One of the first stops was at a pizza and pasta place in a mall near the Johannesburg airport. Wood-fired pizza seems to be a common food on offer. The part I loved most about the pizza in Johannesburg and Botswana was the side toppings. I ate wood-fired pizza twice during my trip and each time a condiment plate was brought out which contained fresh garlic, freshly sliced jalapenos, and parmesan cheese. Some of the pizzas had unique toppings, but many were what I would expect from traditional pizzas in the states or Canada.
We stayed in a little apartment in Gaborone for part of our trip and visited the local grocery store for food. One of the jewels of Botswana is the beef fillet. You can buy beef tenderloin there (it’s the same cut that contains filet mignon) for very affordable prices. We bought a package of beef fillet for all three of us and I recall it cost about $10 USD.
We flew a local airline, Air Botswana, from Gaborone to Kasane, and received these little lunchbox meals during our one hour flight.
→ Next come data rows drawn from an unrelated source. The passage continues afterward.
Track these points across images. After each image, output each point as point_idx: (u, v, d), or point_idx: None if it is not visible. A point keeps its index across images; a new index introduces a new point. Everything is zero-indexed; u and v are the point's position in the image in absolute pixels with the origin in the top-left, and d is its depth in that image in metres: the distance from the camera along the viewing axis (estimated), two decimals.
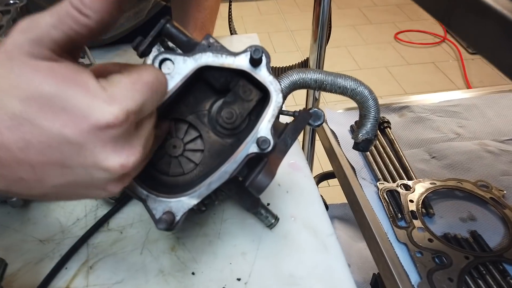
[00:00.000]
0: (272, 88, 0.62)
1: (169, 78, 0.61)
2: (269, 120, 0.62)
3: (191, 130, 0.70)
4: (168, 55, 0.61)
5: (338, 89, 0.87)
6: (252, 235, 0.83)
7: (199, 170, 0.68)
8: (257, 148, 0.62)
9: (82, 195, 0.49)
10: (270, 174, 0.60)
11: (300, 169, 0.97)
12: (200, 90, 0.68)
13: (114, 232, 0.85)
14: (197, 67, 0.61)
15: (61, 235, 0.84)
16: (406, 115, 1.30)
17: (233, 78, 0.65)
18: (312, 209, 0.88)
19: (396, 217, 0.99)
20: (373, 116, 0.89)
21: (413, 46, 3.88)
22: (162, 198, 0.62)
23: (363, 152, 0.91)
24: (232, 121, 0.66)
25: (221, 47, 0.62)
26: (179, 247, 0.81)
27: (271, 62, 0.63)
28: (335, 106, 1.31)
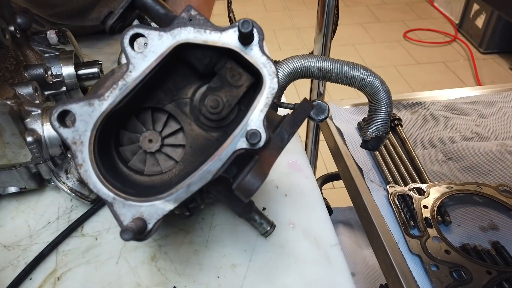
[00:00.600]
0: (266, 71, 0.52)
1: (141, 58, 0.51)
2: (261, 109, 0.52)
3: (171, 122, 0.59)
4: (140, 30, 0.51)
5: (345, 78, 0.77)
6: (244, 244, 0.73)
7: (180, 169, 0.58)
8: (246, 143, 0.51)
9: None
10: (260, 175, 0.50)
11: (301, 170, 0.86)
12: (180, 73, 0.57)
13: (88, 238, 0.75)
14: (175, 44, 0.51)
15: (29, 240, 0.75)
16: (419, 112, 1.19)
17: (219, 59, 0.55)
18: (313, 215, 0.78)
19: (408, 225, 0.88)
20: (385, 111, 0.78)
21: (423, 45, 3.76)
22: (131, 202, 0.52)
23: (373, 151, 0.80)
24: (218, 111, 0.56)
25: (204, 20, 0.52)
26: (161, 257, 0.71)
27: (265, 43, 0.53)
28: (342, 101, 1.20)
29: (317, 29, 1.09)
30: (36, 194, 0.82)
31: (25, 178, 0.78)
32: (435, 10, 4.33)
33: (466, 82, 3.35)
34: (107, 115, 0.52)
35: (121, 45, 0.51)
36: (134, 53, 0.51)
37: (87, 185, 0.52)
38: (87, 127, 0.51)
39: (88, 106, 0.51)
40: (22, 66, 0.86)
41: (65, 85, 0.92)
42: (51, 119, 0.51)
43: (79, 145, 0.51)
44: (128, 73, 0.51)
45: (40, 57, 0.91)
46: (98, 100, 0.51)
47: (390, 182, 0.96)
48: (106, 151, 0.56)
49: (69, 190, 0.74)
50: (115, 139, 0.59)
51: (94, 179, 0.52)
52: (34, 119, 0.76)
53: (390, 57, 3.62)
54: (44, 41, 0.92)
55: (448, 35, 3.89)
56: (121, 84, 0.51)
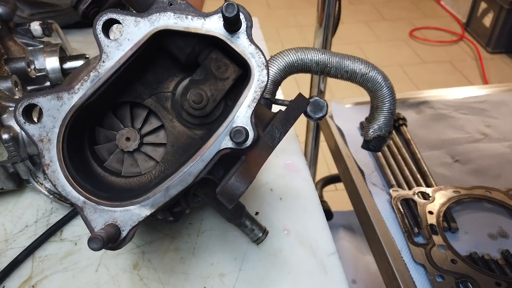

The return flight was delayed over two hours (a common occurrence it appears), but hey, they feed you at least. :)
One of my favorite discoveries was the availability of ciders at the restaurants. I really love hard apple ciders, and in Botswana and South Africa you can order Hunter’s Dry Cider or Savana Dry at almost any restaurant.
One of my favorite meals was at a place called Mokolodi Nature Reserve. The atmosphere was gorgeous and the food delicious. I ordered the Kingklip Provencal which I had no clue what to expect but sounded like a great mesh of flavors. I wasn’t disappointed — it was fabulous. I’ve wanted to recreate the dish, but Kingklip is not available readily in Seattle, so I think I’ll have to substitute another mild white fish.
One final great Africa food discovery was Pinotage wine. I fell in love with it and regret only bringing one bottle home with me! It was developed in South Africa and not a grape I’ve seen in US stores. If you normally love Shiraz, then give a glass of Pinotage a try if you’re in Africa.